Friday, March 22, 2024
11:22am – 11:32am ET
Location: C102
Disclosure(s):
Adrienne B. Shannon, MD: No financial relationships to disclose
Introduction: Mismatch repair deficient (dMMR) gastroesophageal cancers (GEC) are a distinct subgroup of patients. Among patients with locally advanced disease, select studies have shown good response to neoadjuvant dual immune checkpoint inhibitor (nICI) therapy, leading to a shift in management.

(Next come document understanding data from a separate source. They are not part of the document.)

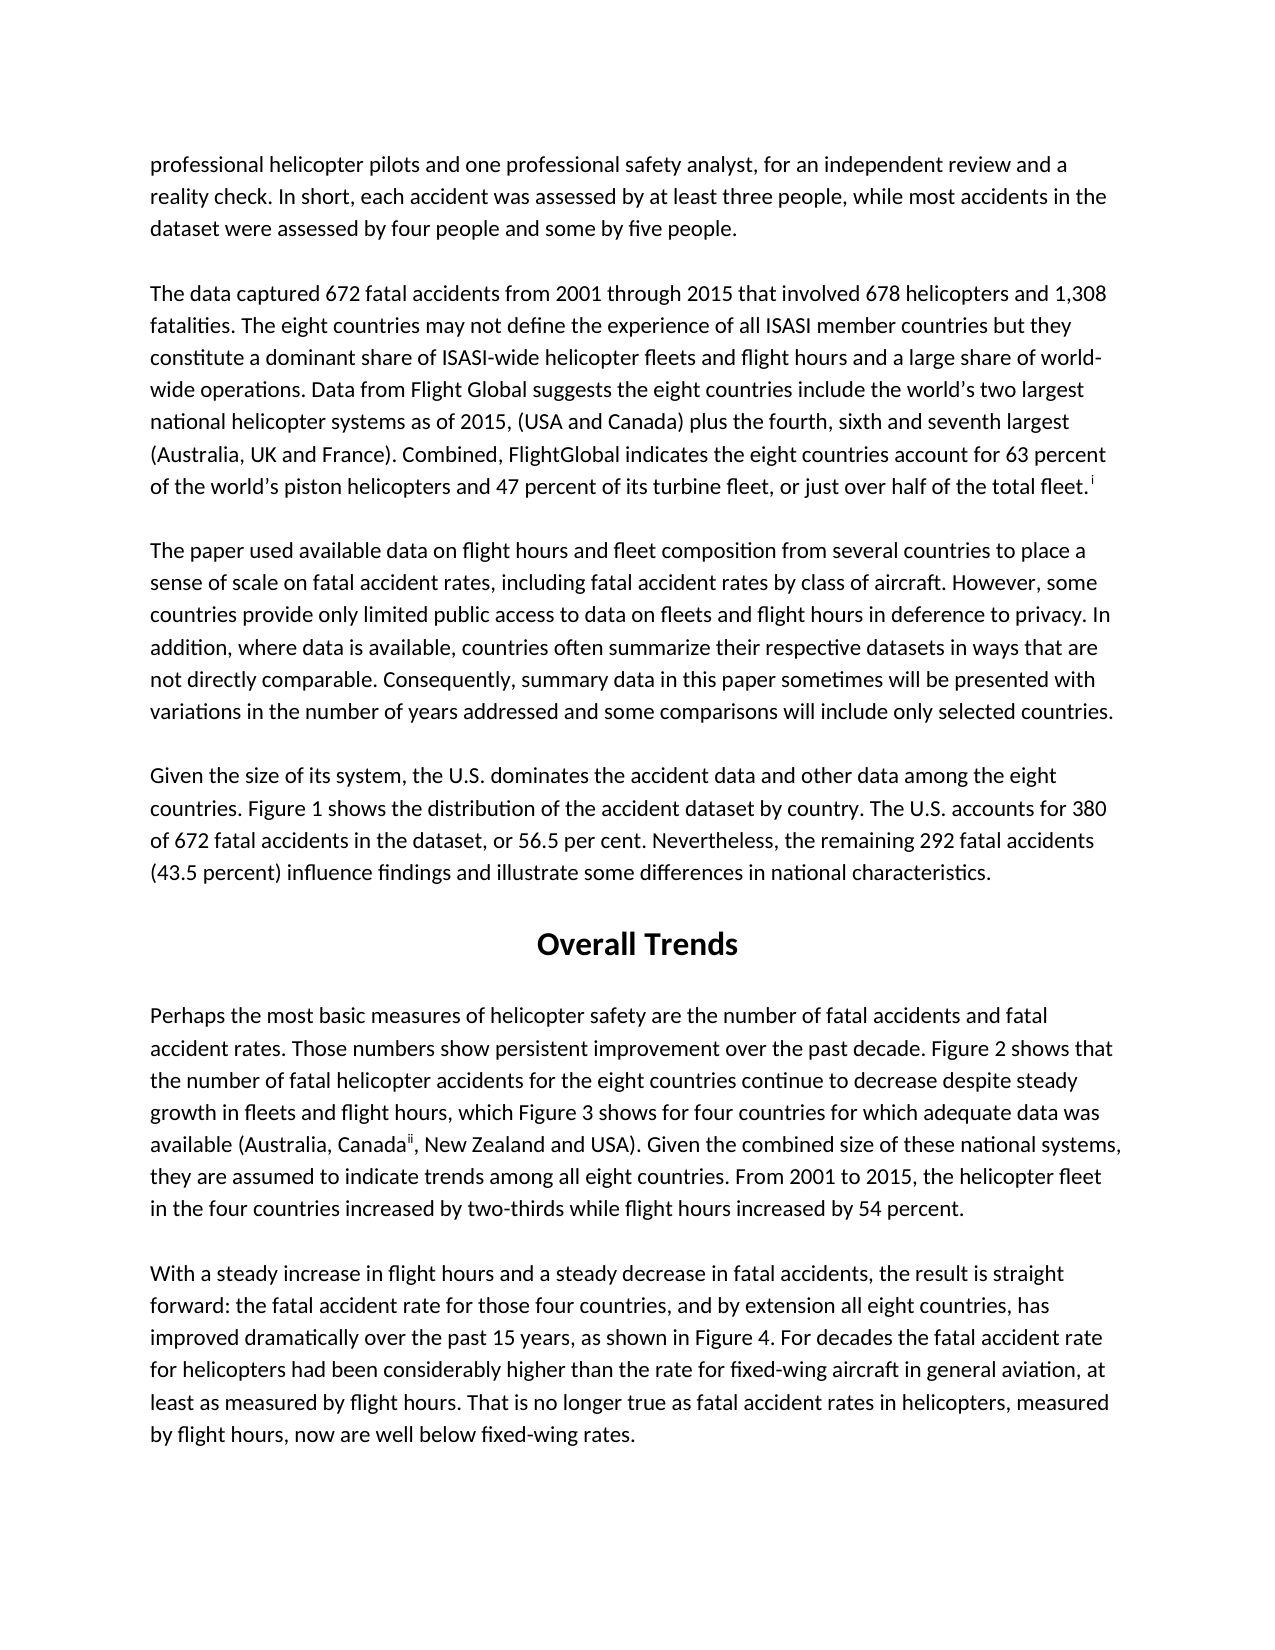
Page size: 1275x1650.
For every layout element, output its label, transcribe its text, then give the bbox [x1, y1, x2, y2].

text The data captured 672 fatal accidents from 2001 through 2015 that involved 678 helicopters and 1,308 fatalities. The eight countries may not define the experience of all ISASI member countries but they constitute a dominant share of ISASI-wide helicopter fleets and flight hours and a large share of world-wide operations. Data from Flight Global suggests the eight countries include the world’s two largest national helicopter systems as of 2015, (USA and Canada) plus the fourth, sixth and seventh largest (Australia, UK and France). Combined, FlightGlobal indicates the eight countries account for 63 percent of the world’s piston helicopters and 47 percent of its turbine fleet, or just over half of the total fleet. [150, 279, 1125, 500]
text The paper used available data on flight hours and fleet composition from several countries to place a sense of scale on fatal accident rates, including fatal accident rates by class of aircraft. However, some countries provide only limited public access to data on fleets and flight hours in deference to privacy. In addition, where data is available, countries often summarize their respective datasets in ways that are not directly comparable. Consequently, summary data in this paper sometimes will be presented with variations in the number of years addressed and some comparisons will include only selected countries. [150, 536, 1125, 725]
text With a steady increase in flight hours and a steady decrease in fatal accidents, the result is straight forward: the fatal accident rate for those four countries, and by extension all eight countries, has improved dramatically over the past 15 years, as shown in Figure 4. For decades the fatal accident rate for helicopters had been considerably higher than the rate for fixed-wing aircraft in general aviation, at least as measured by flight hours. That is no longer true as fatal accident rates in helicopters, measured by flight hours, now are well below fixed-wing rates. [150, 1259, 1125, 1448]
text Given the size of its system, the U.S. dominates the accident data and other data among the eight countries. Figure 1 shows the distribution of the accident dataset by country. The U.S. accounts for 380 of 672 fatal accidents in the dataset, or 56.5 per cent. Nevertheless, the remaining 292 fatal accidents (43.5 percent) influence findings and illustrate some differences in national characteristics. [150, 762, 1125, 886]
text Perhaps the most basic measures of helicopter safety are the number of fatal accidents and fatal accident rates. Those numbers show persistent improvement over the past decade. Figure 2 shows that the number of fatal helicopter accidents for the eight countries continue to decrease despite steady growth in fleets and flight hours, which Figure 3 shows for four countries for which adequate data was available (Australia, Canada, New Zealand and USA). Given the combined size of these national systems, they are assumed to indicate trends among all eight countries. From 2001 to 2015, the helicopter fleet in the four countries increased by two-thirds while flight hours increased by 54 percent. [150, 1001, 1125, 1223]
text Overall Trends [150, 922, 1125, 963]
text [150, 150, 1125, 242]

Methods: Since 2019, our institution routinely performs MMR testing for new GEC diagnoses. Patients diagnosed with non-metastatic GECs (2019-2023) were included in the study. Quantitative data are described as the median and interquartile range (IQR); qualitative data are described as quantities and percentages.


Results:

Fourteen patients with non-metastatic dMMR GEC were identified following implementation of routine IHC testing with median follow-up time 6 months (IQR 4-27); 3 patients needing esophagectomy for GE junction tumors were poor surgical candidates and treated with definitive ICI. All patients underwent pre-therapy PET; median SUV for PET-avid disease was 18.2 (IQR 11.5-25.4). Among 11 resectable patients, 4 underwent immediate surgery. The remaining 7 patients were treated with nICI; 4 have undergone surgery to date and 3 remain on therapy. nICI was used in patients with extensive lymphadenopathy (N=3), disease requiring extensive resection (N=2), or need to delay surgery (N=1). All regimens included PD-1 inhibitors with the majority (N=5, 62.5%) receiving Pembrolizumab. The median number of neoadjuvant therapy cycles was 6 (IQR 5-8). Re-staging PET post-nICI was performed in 5 patients with median SUV 5.8 (range 3.0-19.8). All resected specimens had gross ulceration after nICI (N=4). Despite this, the majority (N=3, 75%) had a pathologic complete response (pCR) following nCI and 1 (25%) patient had near-complete response (nCR). Reduction in SUV was 75% and 82% in the 2 pCR patients and 25% in the nCR patient.


Conclusions:

dMMR GECs appear to be responsive to nICI in this limited experience, mirroring early clinical trial data. Given persistent metabolic activity and visible ulceration despite pCR, emphasis should be placed on optimizing tools for assessment of possible underlying pCR so that surveillance might be considered in the future.

Learning Objectives:

  • Upon completion, participant will note the difference in consideration of neoadjuvant immunotherapy versus surgery upfront in patients with dMMR status.
  • Upon completion, the participant will understand that dMMR gastroesophageal cancers represent a different phenotype of disease.
  • Upon completion, the participant will have a better understanding of surveillance imaging in lieu of surgical resection in a particular subtype (dMMR) of gastroesophageal cancer.